Earlier in the call, amid his opening script, he went out of his way to mention the persistent leaks in this case. It was a familiar echo from the North Carolina case. “As a membership-led organization, it’s important for us all to participate in good faith.” Translation: Ole Miss was so concerned with messaging recruits and fans they irked those holding the NCAA hammer.
Move over Mike Garrett, your tortured NCAA case that culminated in 2010 while the athletic director at USC finally has a peer for administrative mishandling.
“They had this denial and arrogant stance that was troublesome,” said a source familiar with the case. “They kept making public comments that were designed to help with recruiting to calm the fan base.”
About the only thing that fell right for Ole Miss officials was that the Friday news dump turned out to be glorious timing, with Tennessee’s debacle of a coaching search marching gloriously to the weekend and Florida State’s Jimbo Fisher departing for Texas A&M.
The school’s own chancellor called the heavy booster involvement “disturbingly questionable.” The NCAA Committee on Infractions branded Ole Miss as the epitome of a football culture gone wrong, with 12 boosters and six staff members arranging $37,000 in illicit payments and benefits for recruits. Perhaps the most stinging critique from the NCAA was the notion that none of this came as a particular surprise.

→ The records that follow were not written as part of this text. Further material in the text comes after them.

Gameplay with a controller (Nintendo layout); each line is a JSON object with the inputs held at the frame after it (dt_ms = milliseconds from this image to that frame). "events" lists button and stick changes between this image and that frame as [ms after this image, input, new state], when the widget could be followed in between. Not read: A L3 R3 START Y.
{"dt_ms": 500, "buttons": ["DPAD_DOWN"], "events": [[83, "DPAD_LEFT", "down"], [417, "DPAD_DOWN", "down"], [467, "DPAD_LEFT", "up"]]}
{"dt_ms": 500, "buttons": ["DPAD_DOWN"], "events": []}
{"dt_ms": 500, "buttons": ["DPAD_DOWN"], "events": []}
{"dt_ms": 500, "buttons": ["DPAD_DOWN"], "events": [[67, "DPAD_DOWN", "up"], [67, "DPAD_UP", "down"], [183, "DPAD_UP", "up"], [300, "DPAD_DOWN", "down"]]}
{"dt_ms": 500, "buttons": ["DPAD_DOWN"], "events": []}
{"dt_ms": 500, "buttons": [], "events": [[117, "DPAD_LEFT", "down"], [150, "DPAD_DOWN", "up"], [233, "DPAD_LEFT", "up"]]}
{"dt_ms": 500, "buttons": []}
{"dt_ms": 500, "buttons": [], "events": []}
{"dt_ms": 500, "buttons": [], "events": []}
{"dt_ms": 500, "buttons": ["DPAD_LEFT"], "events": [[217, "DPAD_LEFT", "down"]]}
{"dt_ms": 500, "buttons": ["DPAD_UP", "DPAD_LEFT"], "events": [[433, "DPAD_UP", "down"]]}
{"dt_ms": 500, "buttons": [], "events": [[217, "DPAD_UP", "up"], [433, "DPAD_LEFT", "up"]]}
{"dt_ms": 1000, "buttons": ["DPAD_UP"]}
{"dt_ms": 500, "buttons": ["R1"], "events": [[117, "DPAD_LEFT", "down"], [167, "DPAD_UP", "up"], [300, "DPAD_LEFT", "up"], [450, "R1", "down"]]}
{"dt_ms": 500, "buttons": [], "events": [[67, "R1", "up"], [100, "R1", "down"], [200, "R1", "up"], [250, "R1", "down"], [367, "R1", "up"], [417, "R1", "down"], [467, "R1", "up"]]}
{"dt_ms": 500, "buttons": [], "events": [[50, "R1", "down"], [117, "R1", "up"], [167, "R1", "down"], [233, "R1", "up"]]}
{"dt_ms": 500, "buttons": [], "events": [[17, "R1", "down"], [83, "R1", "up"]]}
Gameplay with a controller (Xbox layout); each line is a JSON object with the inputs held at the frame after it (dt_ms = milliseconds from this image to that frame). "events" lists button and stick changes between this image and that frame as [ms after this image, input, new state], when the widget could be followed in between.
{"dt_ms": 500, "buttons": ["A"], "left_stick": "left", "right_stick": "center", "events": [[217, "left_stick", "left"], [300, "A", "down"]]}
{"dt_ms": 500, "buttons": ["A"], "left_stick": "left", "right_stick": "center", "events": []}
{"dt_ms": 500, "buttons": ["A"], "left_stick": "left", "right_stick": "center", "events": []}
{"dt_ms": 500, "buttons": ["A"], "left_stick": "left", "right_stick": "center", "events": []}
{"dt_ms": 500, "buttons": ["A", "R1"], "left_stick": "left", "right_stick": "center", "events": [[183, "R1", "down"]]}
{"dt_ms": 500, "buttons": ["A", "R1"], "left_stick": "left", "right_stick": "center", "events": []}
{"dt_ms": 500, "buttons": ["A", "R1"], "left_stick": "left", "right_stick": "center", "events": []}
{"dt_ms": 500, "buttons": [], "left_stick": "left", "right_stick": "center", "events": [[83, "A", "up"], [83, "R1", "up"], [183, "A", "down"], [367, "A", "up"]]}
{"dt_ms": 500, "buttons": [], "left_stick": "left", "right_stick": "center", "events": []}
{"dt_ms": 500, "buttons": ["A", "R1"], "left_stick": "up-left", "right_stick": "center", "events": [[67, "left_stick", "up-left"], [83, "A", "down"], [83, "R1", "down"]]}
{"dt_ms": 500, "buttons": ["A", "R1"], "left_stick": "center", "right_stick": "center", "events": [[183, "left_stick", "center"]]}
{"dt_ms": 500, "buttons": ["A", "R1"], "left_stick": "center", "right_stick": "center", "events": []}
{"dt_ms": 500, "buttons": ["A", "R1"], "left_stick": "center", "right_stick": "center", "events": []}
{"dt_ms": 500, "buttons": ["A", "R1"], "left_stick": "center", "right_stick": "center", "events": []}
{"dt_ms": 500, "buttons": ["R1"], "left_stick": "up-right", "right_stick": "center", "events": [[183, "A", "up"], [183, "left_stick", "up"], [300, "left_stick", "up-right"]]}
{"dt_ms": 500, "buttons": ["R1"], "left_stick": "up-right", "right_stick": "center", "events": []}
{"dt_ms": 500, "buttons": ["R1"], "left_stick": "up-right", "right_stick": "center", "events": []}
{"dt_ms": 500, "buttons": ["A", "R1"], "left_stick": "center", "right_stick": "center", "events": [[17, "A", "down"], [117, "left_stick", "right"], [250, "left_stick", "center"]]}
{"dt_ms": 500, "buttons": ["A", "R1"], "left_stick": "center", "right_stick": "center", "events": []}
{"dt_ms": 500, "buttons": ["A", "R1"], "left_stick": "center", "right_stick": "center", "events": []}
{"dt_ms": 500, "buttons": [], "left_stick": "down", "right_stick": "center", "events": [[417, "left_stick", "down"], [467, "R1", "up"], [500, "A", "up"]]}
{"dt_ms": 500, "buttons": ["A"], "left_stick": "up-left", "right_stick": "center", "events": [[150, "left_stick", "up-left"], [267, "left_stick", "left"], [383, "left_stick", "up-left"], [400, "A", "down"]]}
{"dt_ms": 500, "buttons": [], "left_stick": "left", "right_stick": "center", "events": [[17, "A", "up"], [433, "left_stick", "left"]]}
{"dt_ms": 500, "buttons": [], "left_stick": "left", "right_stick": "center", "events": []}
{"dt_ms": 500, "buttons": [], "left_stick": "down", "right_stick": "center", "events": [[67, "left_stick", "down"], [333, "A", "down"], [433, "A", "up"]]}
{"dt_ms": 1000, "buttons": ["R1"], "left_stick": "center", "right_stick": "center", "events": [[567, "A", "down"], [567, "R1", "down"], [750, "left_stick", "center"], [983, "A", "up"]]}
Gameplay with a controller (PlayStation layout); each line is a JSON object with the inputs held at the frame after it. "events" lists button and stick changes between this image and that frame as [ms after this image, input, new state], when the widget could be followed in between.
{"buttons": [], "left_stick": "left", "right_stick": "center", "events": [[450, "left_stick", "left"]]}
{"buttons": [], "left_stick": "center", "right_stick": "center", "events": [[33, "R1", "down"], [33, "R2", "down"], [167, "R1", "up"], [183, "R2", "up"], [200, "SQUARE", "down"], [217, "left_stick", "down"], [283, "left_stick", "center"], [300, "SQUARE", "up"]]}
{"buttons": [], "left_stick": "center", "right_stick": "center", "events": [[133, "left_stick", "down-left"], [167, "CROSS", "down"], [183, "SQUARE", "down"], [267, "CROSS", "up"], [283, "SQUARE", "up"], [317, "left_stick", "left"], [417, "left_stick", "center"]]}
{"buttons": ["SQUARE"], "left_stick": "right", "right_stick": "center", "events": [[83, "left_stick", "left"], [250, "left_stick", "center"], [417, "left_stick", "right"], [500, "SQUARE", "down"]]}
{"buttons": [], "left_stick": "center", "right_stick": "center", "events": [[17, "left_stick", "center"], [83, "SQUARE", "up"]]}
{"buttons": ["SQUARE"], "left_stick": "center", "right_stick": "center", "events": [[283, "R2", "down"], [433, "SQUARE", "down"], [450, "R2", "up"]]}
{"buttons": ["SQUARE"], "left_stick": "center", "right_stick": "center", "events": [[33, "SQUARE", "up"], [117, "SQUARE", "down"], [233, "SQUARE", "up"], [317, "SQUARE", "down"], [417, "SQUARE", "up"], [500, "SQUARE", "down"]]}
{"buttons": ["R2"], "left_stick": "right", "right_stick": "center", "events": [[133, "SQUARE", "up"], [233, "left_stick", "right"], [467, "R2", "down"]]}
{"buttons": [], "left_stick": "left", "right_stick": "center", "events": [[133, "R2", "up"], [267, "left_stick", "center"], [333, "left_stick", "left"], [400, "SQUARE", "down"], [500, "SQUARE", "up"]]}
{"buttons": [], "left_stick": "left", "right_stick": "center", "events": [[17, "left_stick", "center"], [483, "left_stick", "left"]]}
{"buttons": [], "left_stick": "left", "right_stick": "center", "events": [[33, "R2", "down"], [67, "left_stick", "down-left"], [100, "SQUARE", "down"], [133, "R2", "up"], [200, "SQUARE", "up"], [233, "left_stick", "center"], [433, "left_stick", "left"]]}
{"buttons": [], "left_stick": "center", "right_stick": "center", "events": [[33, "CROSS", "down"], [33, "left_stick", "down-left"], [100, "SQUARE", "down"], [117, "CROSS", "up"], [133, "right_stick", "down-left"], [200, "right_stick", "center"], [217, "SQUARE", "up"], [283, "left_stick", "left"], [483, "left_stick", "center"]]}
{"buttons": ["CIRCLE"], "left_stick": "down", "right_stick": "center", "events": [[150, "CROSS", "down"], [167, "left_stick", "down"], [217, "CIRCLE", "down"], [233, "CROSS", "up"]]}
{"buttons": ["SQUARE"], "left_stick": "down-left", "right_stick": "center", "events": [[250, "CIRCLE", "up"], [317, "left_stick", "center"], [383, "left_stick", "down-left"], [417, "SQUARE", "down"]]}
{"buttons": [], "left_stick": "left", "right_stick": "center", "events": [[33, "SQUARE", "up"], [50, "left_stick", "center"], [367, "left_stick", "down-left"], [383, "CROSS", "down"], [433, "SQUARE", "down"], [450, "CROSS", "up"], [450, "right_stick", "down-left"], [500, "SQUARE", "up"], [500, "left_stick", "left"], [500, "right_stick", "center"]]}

Considering Ole Miss endured significant penalties in 1986 and 1994 for similar issues – “a recurring culture of noncompliance in the football program” according to the report – the attitude of the NCAA was that this type of behavior at Ole Miss had become expected, rather than the exception.
The exception, it turned out, was the Ole Miss’ ballyhooed recruiting class in 2013. That was the one with the Top 10 ranking that turned out to be both historically good and suspicious. Ole Miss has fought since then what Freeze would call “the narrative” the school cheated.
The narrative got its most definitive chapter today. Ole Miss will appeal the bowl ban, on grounds that it’s too harsh. But after reading the tone of the 82 pages in the NCAA’s report, the Committee doesn’t sound likely to move.
The report will now serve as an 82-page cautionary tale for schools in trouble.